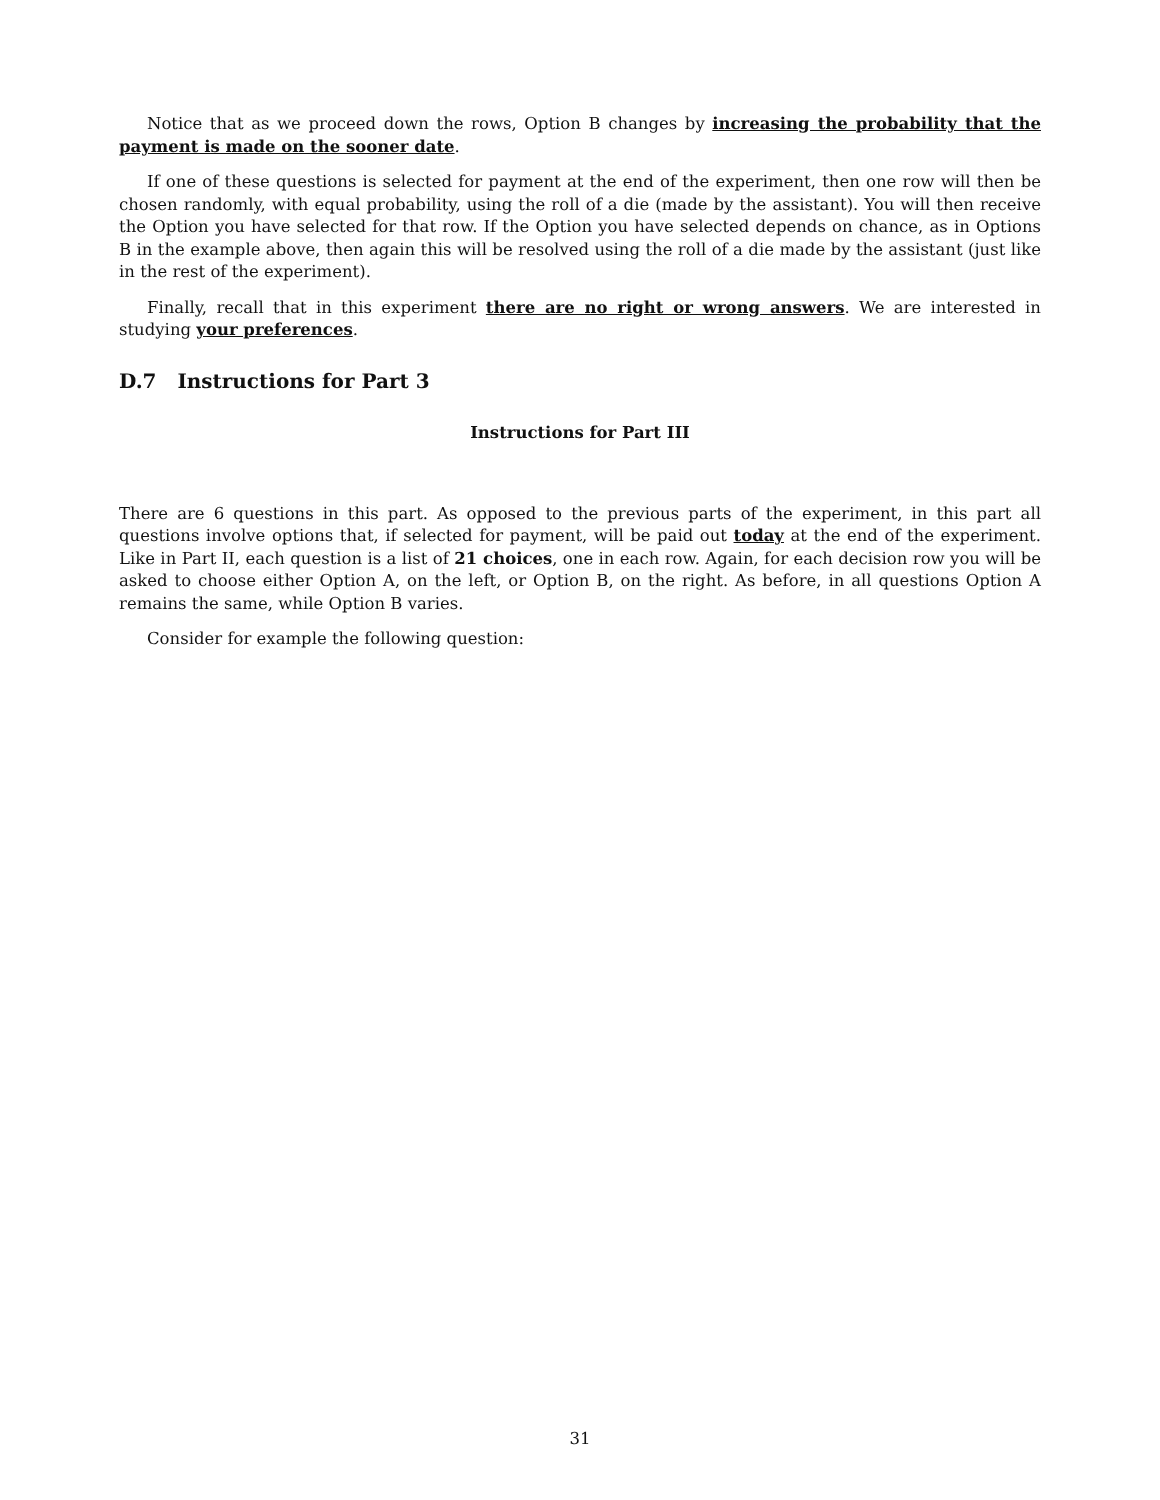Notice that as we proceed down the rows, Option B changes by increasing the probability that the payment is made on the sooner date.
If one of these questions is selected for payment at the end of the experiment, then one row will then be chosen randomly, with equal probability, using the roll of a die (made by the assistant). You will then receive the Option you have selected for that row. If the Option you have selected depends on chance, as in Options B in the example above, then again this will be resolved using the roll of a die made by the assistant (just like in the rest of the experiment).
Finally, recall that in this experiment there are no right or wrong answers. We are interested in studying your preferences.
D.7 Instructions for Part 3
Instructions for Part III
There are 6 questions in this part. As opposed to the previous parts of the experiment, in this part all questions involve options that, if selected for payment, will be paid out today at the end of the experiment. Like in Part II, each question is a list of 21 choices, one in each row. Again, for each decision row you will be asked to choose either Option A, on the left, or Option B, on the right. As before, in all questions Option A remains the same, while Option B varies.
Consider for example the following question:
31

==============================

--- Exercise ---
Output the lines from the one holding "Instructions for Part III" to the last line of the material, inclusive, exactly as they appear. Add no others.

--- Exercise result ---
Instructions for Part III
There are 6 questions in this part. As opposed to the previous parts of the experiment, in this part all questions involve options that, if selected for payment, will be paid out today at the end of the experiment. Like in Part II, each question is a list of 21 choices, one in each row. Again, for each decision row you will be asked to choose either Option A, on the left, or Option B, on the right. As before, in all questions Option A remains the same, while Option B varies.
Consider for example the following question:
31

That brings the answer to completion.